Buildings previously essential for everyday living and working have been gentrified into chic restaurants and boutique stores, from third-generation goldsmith-crafted volcanic jewellery to local meats and jams at a butcher’s shop called Matarbúrið, or even what multiple locals referred to as the “best burger in Reykjavik,” at Tommi’s Burger Joint on Gerisgata.
Those with an eye on something high-end can try Apotek, a dining spot built into a former pharmacy that has preserved the exterior’s historic facade alongside the lively and contemporary design within. They serve a selection of European and Icelandic foods.
Modern amenities can beat the elements
The relics of the previous businesses remain, paying homage to the fierce and humble workers who once toiled in the buildings and waters as fishermen.
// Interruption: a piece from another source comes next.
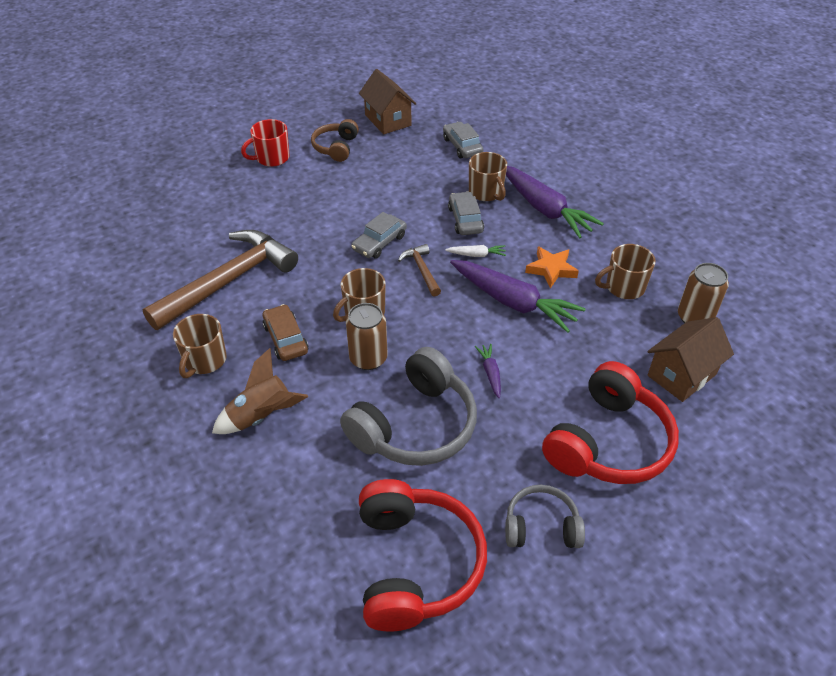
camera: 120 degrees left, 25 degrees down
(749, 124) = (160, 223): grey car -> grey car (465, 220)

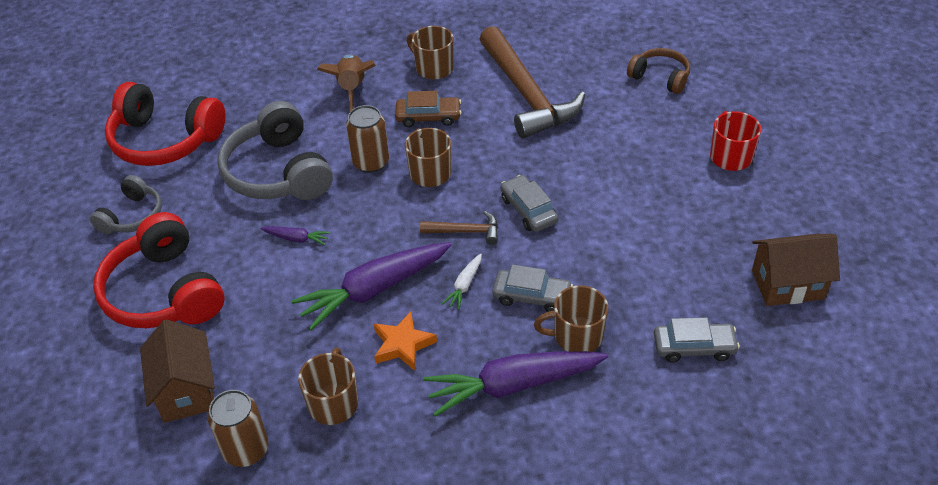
camera: 115 degrees right, 0 degrees up
(336, 147) = (734, 216): brown headphones -> brown headphones (660, 77)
The structures no longer house a resource industry but now provide ample space for the new extraction economy — the extraction of dollars from tourists. Weather is a constant consideration in any region of Iceland, especially when visiting in the winter.
This is why Reykjavik Marina, a hotel built into a former commercial paint factory and situated outside a still functioning dry dock, offers its own theatre, gym, bar — complete with jazz nights — and lounge. Those who travel this far to experience nature should also be ready to spend a day making the most of the great indoors. Snow can — and does — come fast and heavy.
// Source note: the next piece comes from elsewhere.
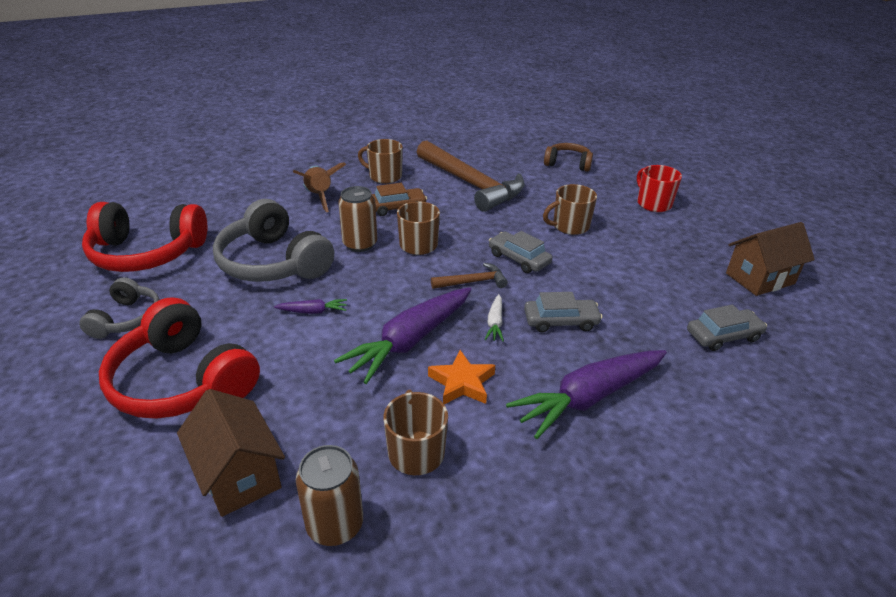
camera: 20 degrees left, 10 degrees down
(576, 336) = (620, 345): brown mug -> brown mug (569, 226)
A large part of Reykjavik’s development is the attraction FlyOver Iceland(full disclosure: FlyOver Iceland provided the trip and accommodations), a combination of nature documentary and flight simulator that constructed a massive building to house a concave, high-definition screen that lets visitors experience the island across a variety of seasons any time of year. The attraction simulates the sensation of flying by pushing a row of pivoting seats that incorporate incredible helicopter footage, sounds, and smells (yes, smells) into the experience.
No one knows the sight of his homeland from the sky — or the sporadic nature of its weather — better than helicopter pilot Jón Björnsson. He has taken to the skies of Iceland for 30 years, ferrying sightseers and movie cameras across its stunning terrain. He and his company provided the aerial skills needed to capture the footage for the attraction.
FlyOver arrived with locations for the shoot already laid out, each firmly outside the popular Golden Circle frequented by oppressive busloads of tourists during the busier seasons.
“The guys had already scouted a lot of locations in planes before they actually came to us and had an idea of everything,” Björnsson told Mapped. “We actually dropped off a couple of locations that they had marked on the map. I gave them my hand and talked about some of the locations that they didn’t have any clue about and it ended up in the film.”
The experience was pieced together over three shootings, incorporating actors and aerial camera work to visit some of the most secluded and hard-to-reach natural wonders the island has to offer. Over 100 hours of flight time went into its production.
The city provides enough food, nightlife, and attractions to entertain visitors for days — there is a penis museum — but the real glory of the island is found amongst the incredibly bold geology — the hidden sights sometimes only reachable by master climbers, cyclists, and Björnsson’s helicopters.
“You can fly for 10 minutes, 15 minutes, and you are passing through the three totally different landscapes,” he says. “You’re just going from a lot of fields into vegetation, like beyond colours, then you go to the glaciers.
“It’s amazing to fly for an hour through the Highlands. You’ll experience so many things.”